A genomic study revealed Willa’s genome possessed three times more unique variations than the living population. Therefore, if Elizabeth Ann successfully mates and reproduces, she could provide unique genetic diversity to the species.

“We’ve come a long way since 2013 when we began the funding, permitting, design and development of this project with the U.S. Fish and Wildlife Service. Genomics revealed the genetic value that Willa could bring to her species,” said Ryan Phelan, Revive & Restore executive director.

“But it was a commitment to seeing this species survive that has led to the successful birth of Elizabeth Ann. To see her now thriving ushers in a new era for her species and for conservation-dependent species everywhere. She is a win for biodiversity and for genetic rescue.”

In 2018, the Service issued the first-ever recovery permit for cloning research of an endangered species, allowing Revive & Restore to initiate genetic analyses and proof of concept trials. This work builds upon recent advancements in cloning processes developed by ViaGen Pets & Equine, which successfully created embryos from the frozen cell line and implanted them into a domestic ferret surrogate.

“The ability to utilize our proven Somatic Cell Nuclear Technology to enable the cloning of such an ecologically important species is a great privilege,” said ViaGen Pets and Equine President Blake Russell.

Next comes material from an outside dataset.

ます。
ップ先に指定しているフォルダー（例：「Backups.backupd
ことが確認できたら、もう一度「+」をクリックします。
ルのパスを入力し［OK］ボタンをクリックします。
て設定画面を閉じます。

The surrogate mother was transferred from ViaGen Pets & Equine to the Service’s National Black-Footed Ferret Conservation Center (NBFFCC) mid-gestation to give birth to the cloned kit under the Service’s authority.

The NBFFCC staff’s extensive experience breeding and caring for black-footed ferrets ensured the safe arrival of the first U.S. endangered species clone.

This research is still in the early stages, and researchers continue to closely monitor the young kit for viability and other developments. Elizabeth Ann and her surrogate mother are kept separate from other breeding black-footed ferrets, and she will live her life at the NBFFCC as additional research is completed. The team is working to produce more black-footed ferret clones in the coming months as part of continuing research efforts.

“Zoos accredited by the Association of Zoos and Aquariums, like San Diego Zoo, have worked for decades with the U.S. Fish and Wildlife Service to breed and reintroduce black-footed ferrets,” said Dan Ashe, president and CEO of the Association of Zoos and Aquariums.

“Today’s news is another exciting step in this inspiring recovery story, and AZA looks forward to more successful cooperation with the Service through its Saving Animals From Extinction program.”

Information from a press release by U.S. Fish and Wildlife Service.